Admitting Fault
May 14th, 2009
Last year I “appeared” on the Jan Mickelson show to discuss the economic mess and its’ root causes. I mentioned that one of the main factors was the errant monetary policy of the Federal Reserve. Both Greenspan and then Bernanke kept interest rates down too low for too long.
Why would this create a problem? There was too much money chasing assets considered to be the least risky. Exactly what does that mean?? After the stock market crash of 2000 and 911 in 2001, the Federal Reserve kept interest down as low as possible to stimulate the economy. Granted they caused the stock and tech bubble to collapse by raising interest rates too high,too rapidly, but who’s counting.
People thought the stock market was too risky after the significant losses and the bond market yield was miniscule. This was also true of other safe investments such as certificates of deposits. What was an investor, retiree, pensioner to do to make enough gain to beat inflation? They invested in real estate (or took equity out of their houses through refinancing).
With low interest rates and the historical increase in housing prices, people felt real estate was a safer bet and began to invest in housing. This fueled the housing boom and the notion that housing prices would continue to rise and that one couldn’t miss out on this safe investment with great returns!
Finally, someone in government has acknowledged their complicity in the events that unfolded last summer! Timothy Geithner stated as much during an interview with PBS’s Charlie Rose last week. Geithner admitted that loose monetary policy was true both in the U.S. as well as globally. He is too quick to pass this problem off onto other central bankers globally, but at least owned up to the Fed’s responsibility for creating another bubble.
However, no accountability for the actions of the Federal Reserve will be undertaken. Instead they will be granted more authority and power over the banking system they helped to decimate. The government and the public have villified the bankers for their greed, and rightfully so. The financial and mortgage industry abrogated their stewardship over other people’s money, but so did government agencies, regulators and individuals themselves.
It brings to mind that during the Clinton administration it seemed that character did not matter, it was the economy, stupid. I would remark that character and values are always important. When we raise a generation of citizens who believe that the ends always justify the means, the result is unchastened arrogance. There is nothing wrong with enlightened self-interest which can benefit a great many by elevating the prospects of others.
But enlightened self-interest that has no moorings in ethics, leads to greed.
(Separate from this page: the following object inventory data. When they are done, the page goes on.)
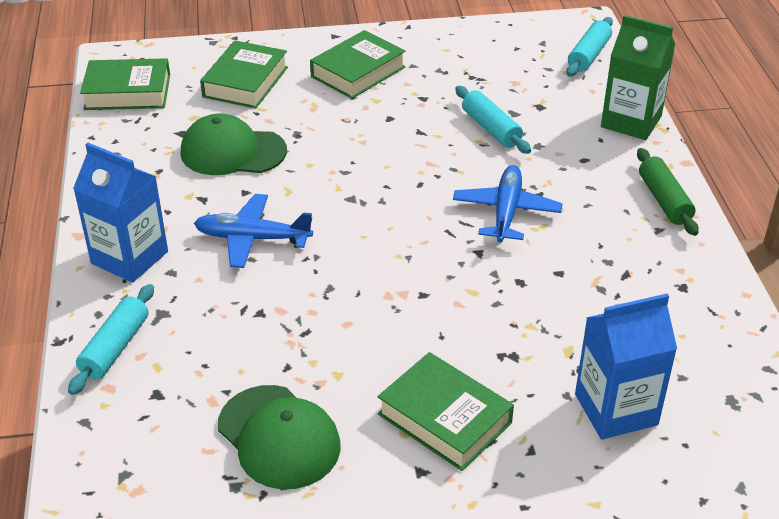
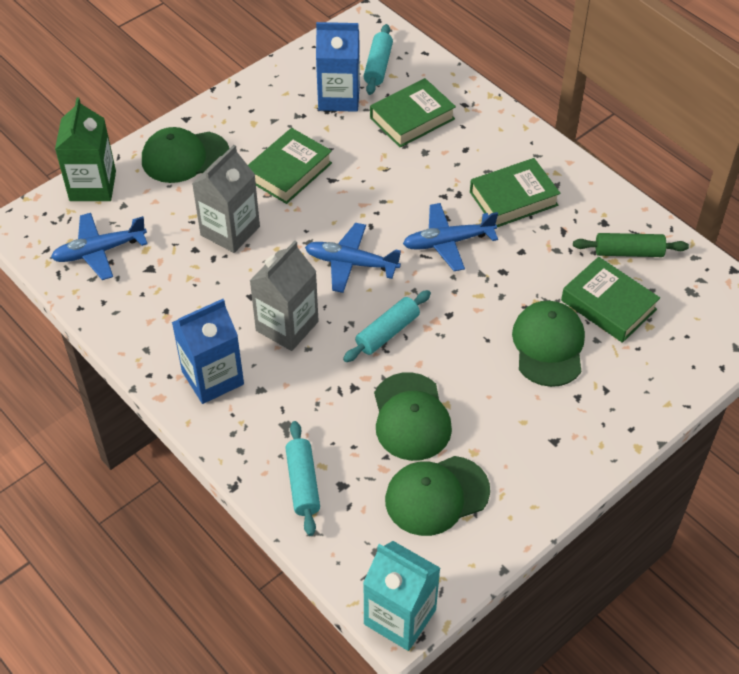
blue plane: 2 -> 3
green cap: 2 -> 4
grey carton: 0 -> 2
turquoise carton: 0 -> 1

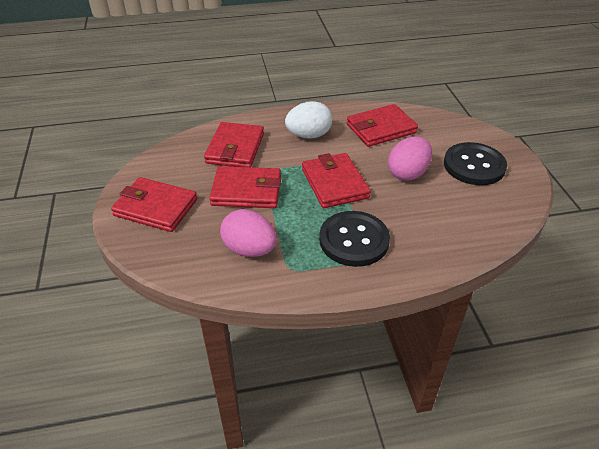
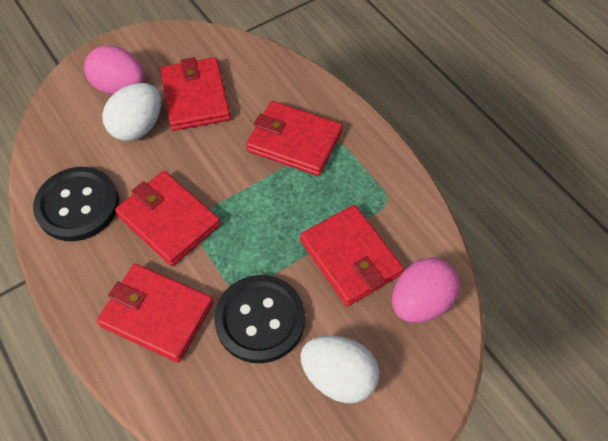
white egg: 1 -> 2

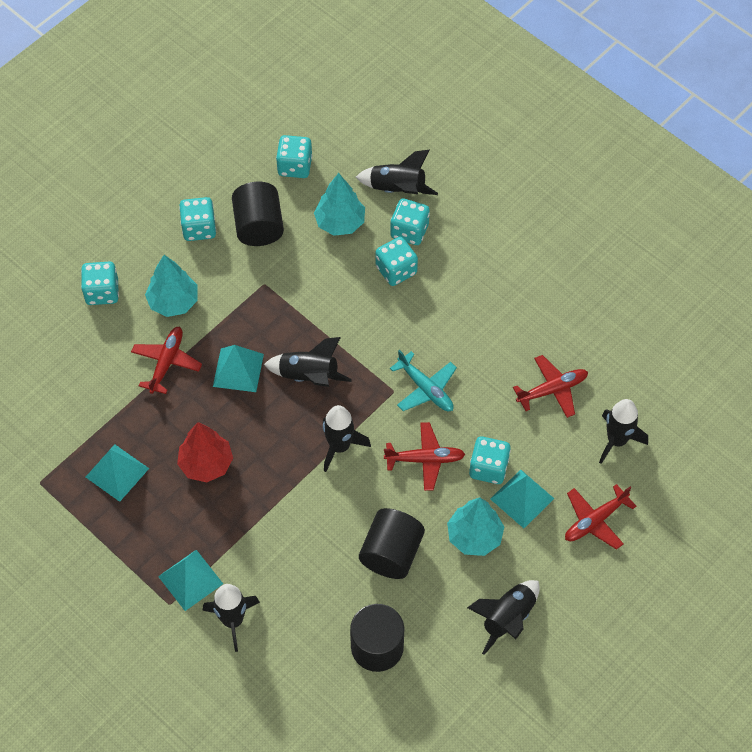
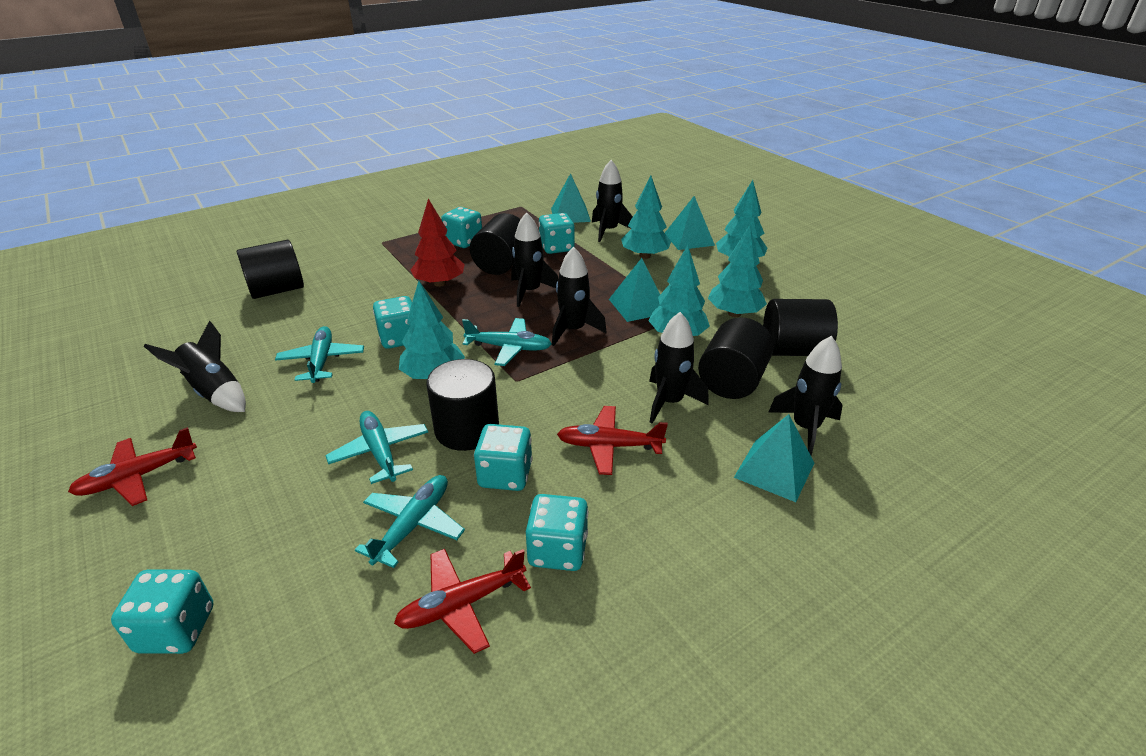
black cylinder: 3 -> 5
red plane: 4 -> 3
turquoise plane: 1 -> 4
turquoise tree: 3 -> 5

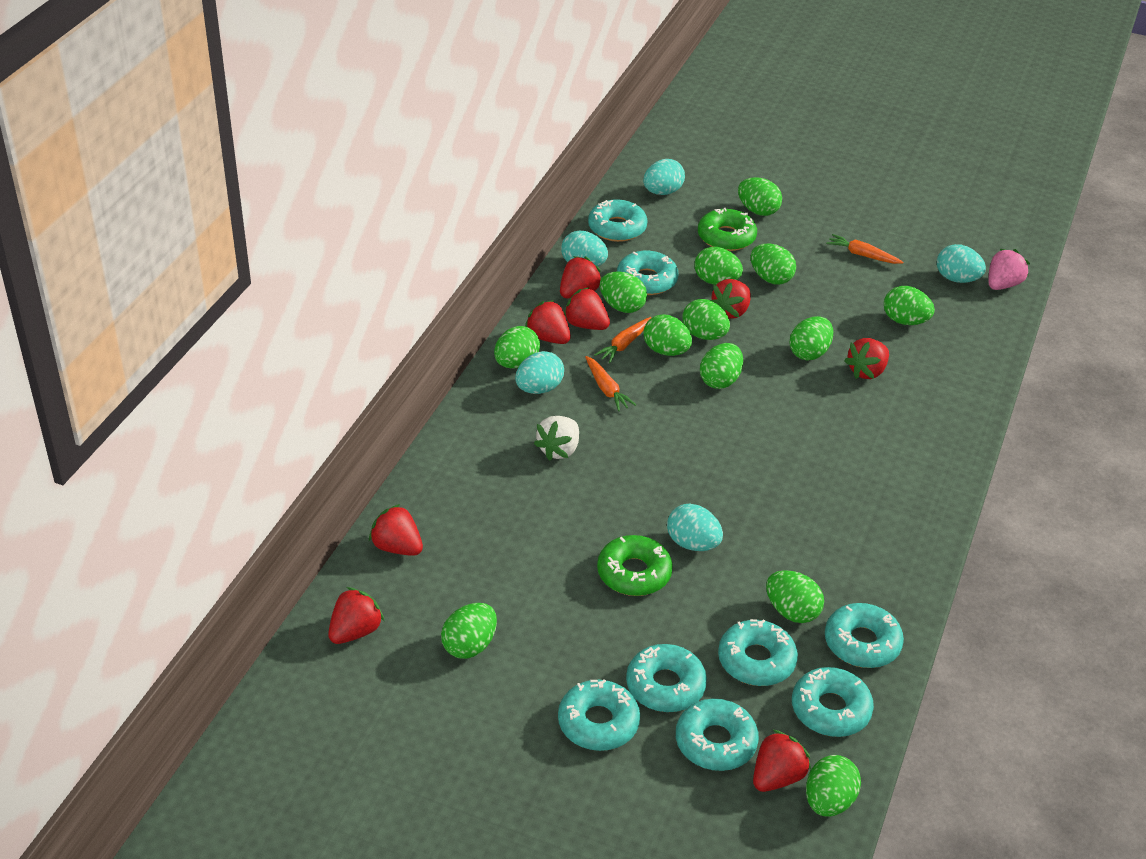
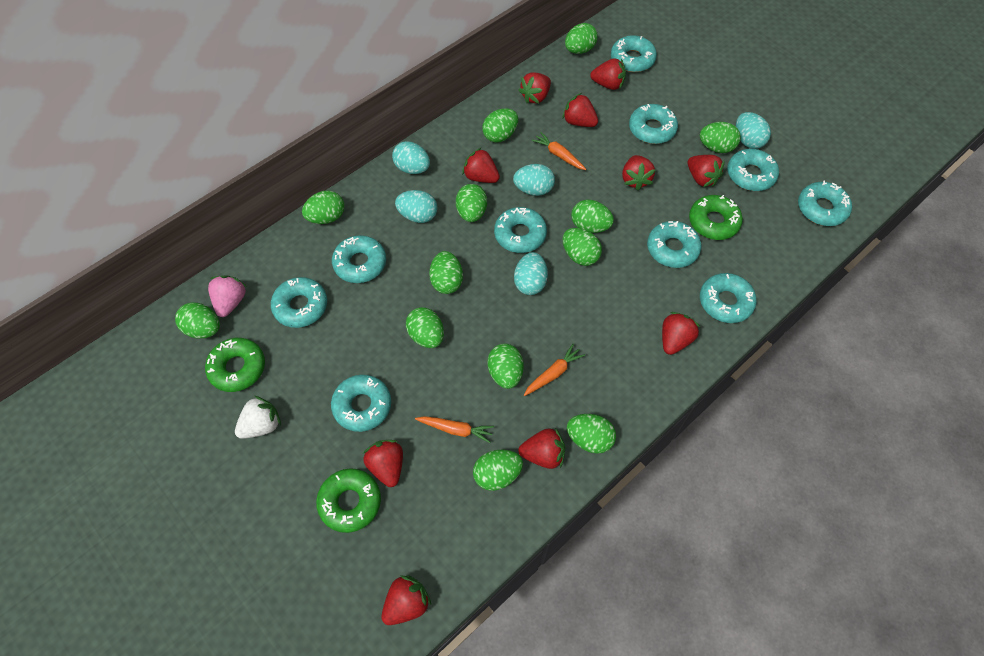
green donut: 2 -> 3
red strawberry: 8 -> 10
turquoise donut: 8 -> 10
When we have lost our connectedness to others with whom we are engaged, we lack empathy and responsibility for our actions upon others. More regulations and laws will not make up for the lack of internalized boundaries when the potential gain is significant.
In this economic crises, gains were significant and promoted by government policies to mitigate social inequities and monetary policy instituted by a non-partisan creation of the government. The remoteness from those affected by their lack of stewardship and removal of risk by government sponsored enterprises and new financial products enhanced the notion of infallibility. But we are all fallible and bubbles are meant to burst.